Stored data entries
# # # #
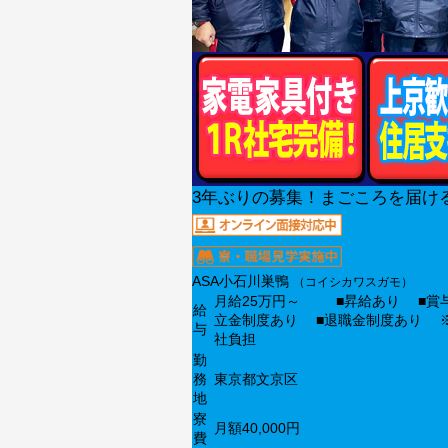
3年ぶりの募集！まごころを届け
ASA小石川巣鴨
（コイシカワスガモ）
月給25万円～ ■昇給あり ■賞
給
立金制度あり ■退職金制度あり 
与
社負担
勤
務
東京都文京区
地
寮
月額40,000円
費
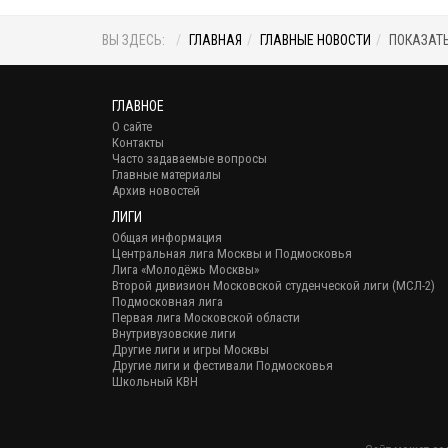
ВЫ ЗДЕСЬ:
ГЛАВНАЯ
ГЛАВНЫЕ НОВОСТИ
ПОКАЗАТЬ
ГЛАВНОЕ
О сайте
Контакты
Часто задаваемые вопросы
Главные материалы
Архив новостей
ЛИГИ
Общая информация
Центральная лига Москвы и Подмосковья
Лига «Молодёжь Москвы»
Второй дивизион Московской студенческой лиги (МСЛ-2)
Подмосковная лига
Первая лига Московской области
Внутривузовские лиги
Другие лиги и игры Москвы
Другие лиги и фестивали Подмосковья
Школьный КВН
# # # #
• [Instructions to follow]:
The expected answer is every line in the data above that carries the string "Москвы".

• [Result below]:
Центральная лига Москвы и Подмосковья
Лига «Молодёжь Москвы»
Другие лиги и игры Москвы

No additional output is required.